Prerequisite : Stop and Wait ARQ
The Stop and Wait ARQ offers error and flow control, but may cause big performance issues as sender always waits for acknowledgement even if it has next packet ready to send. Consider a situation where you have a high bandwidth connection and propagation delay is also high (you are connected to some server in some other country though a high speed connection), you can’t use this full speed due to limitations of stop and wait.
Sliding Window protocol handles this efficiency issue by sending more than one packet at a time with a larger sequence numbers. The idea is same as pipelining in architectures.
Few Terminologies :
Transmission Delay (Tt) – Time to transmit the packet from host to the outgoing link. If B is the Bandwidth of the link and D is the Data Size to transmit
Tt = D/B
Propagation Delay (Tp) – It is the time taken by the first bit transferred by the host onto the outgoing link to reach the destination. It depends on the distance d and the wave propagation speed s (depends on the characteristics of the medium).
Tp = d/s
Efficiency – It is defined as the ratio of total useful time to the total cycle time of a packet. For stop and wait protocol,
Total cycle time = Tt(data) + Tp(data) + Tt(acknowledgement) + Tp(acknowledgement) = Tt(data) + Tp(data) + Tp(acknowledgement) = Tt + 2*Tp
Since acknowledgements are very less in size, their transmission delay can be neglected.
Efficiency = Useful Time / Total Cycle Time = Tt/(Tt + 2*Tp) (For Stop and Wait) = 1/(1+2a) [ Using a = Tp/Tt ]
Effective Bandwidth(EB) or Throughput – Number of bits sent per second.
EB = Data Size(L) / Total Cycle time(Tt + 2*Tp) Multiplying and dividing by Bandwidth (B), = (1/(1+2a)) * B [ Using a = Tp/Tt ] = Efficiency * Bandwidth
Capacity of link – If a channel is Full Duplex, then bits can be transferred in both the directions and without any collisions. Number of bits a channel/Link can hold at maximum is its capacity.
Capacity = Bandwidth(B) * Propagation(Tp) For Full Duplex channels, Capacity = 2*Bandwidth(B) * Propagation(Tp)
Concept Of Pipelining
In Stop and Wait protocol, only 1 packet is transmitted onto the link and then sender waits for acknowledgement from the receiver. The problem in this setup is that efficiency is very less as we are not filling the channel with more packets after 1st packet has been put onto the link. Within the total cycle time of Tt + 2*Tp units, we will now calculate the maximum number of packets that sender can transmit on the link before getting an acknowledgement.

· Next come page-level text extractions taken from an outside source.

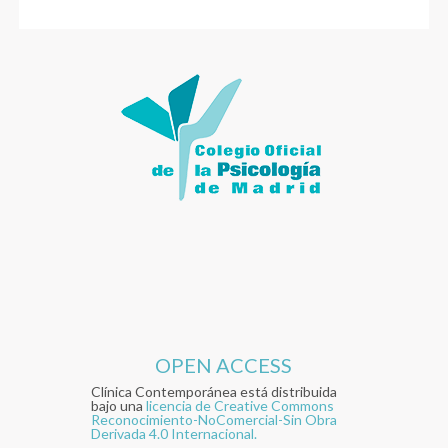
OPEN ACCESS
Clínica Contemporánea está distribuida
bajo una
licencia de Creative Commons
Reconocimiento-NoComercial-Sin Obra
Derivada 4.0 Internacional.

In Tt units ----> 1 packet is Transmitted. In 1 units ----> 1/Tt packet can be Transmitted. In Tt + 2*Tp units -----> (Tt + 2*Tp)/Tt packets can be Transmitted ------> 1 + 2a [Using a = Tp/Tt]
Maximum packets That can be Transmitted in total cycle time = 1+2*a
Let me explain now with the help of an example.
Consider Tt = 1ms, Tp = 1.5ms.
In the picture given below, after sender has transmitted packet 0, it will immediately transmit packets 1, 2, 3. Acknowledgement for 0 will arrive after 2*1.5 = 3ms. In Stop and Wait, in time 1 + 2*1.5 = 4ms, we were transferring one packet only. Here we keep a window of packets which we have transmitted but not yet acknowledged.
After we have received the Ack for packet 0, window slides and the next packet can be assigned sequence number 0. We reuse the sequence numbers which we have acknowledged so that header size can be kept minimum as shown in the diagram given below.
Minimum Number Of Bits For Sender window (Very Important For GATE)
As we have seen above,
Maximum window size = 1 + 2*a where a = Tp/Tt Minimum sequence numbers required = 1 + 2*a.
All the packets in the current window will be given a sequence number. Number of bits required to represent the sender window = ceil(log2(1+2*a)).
But sometimes number of bits in the protocol headers is pre-defined. Size of sequence number field in header will also determine the maximum number of packets that we can send in total cycle time. If N is the size of sequence number field in the header in bits, then we can have 2N sequence numbers.
Window Size ws = min(1+2*a, 2N)
If you want to calculate minimum bits required to represent sequence numbers/sender window, it will be ceil(log2(ws)).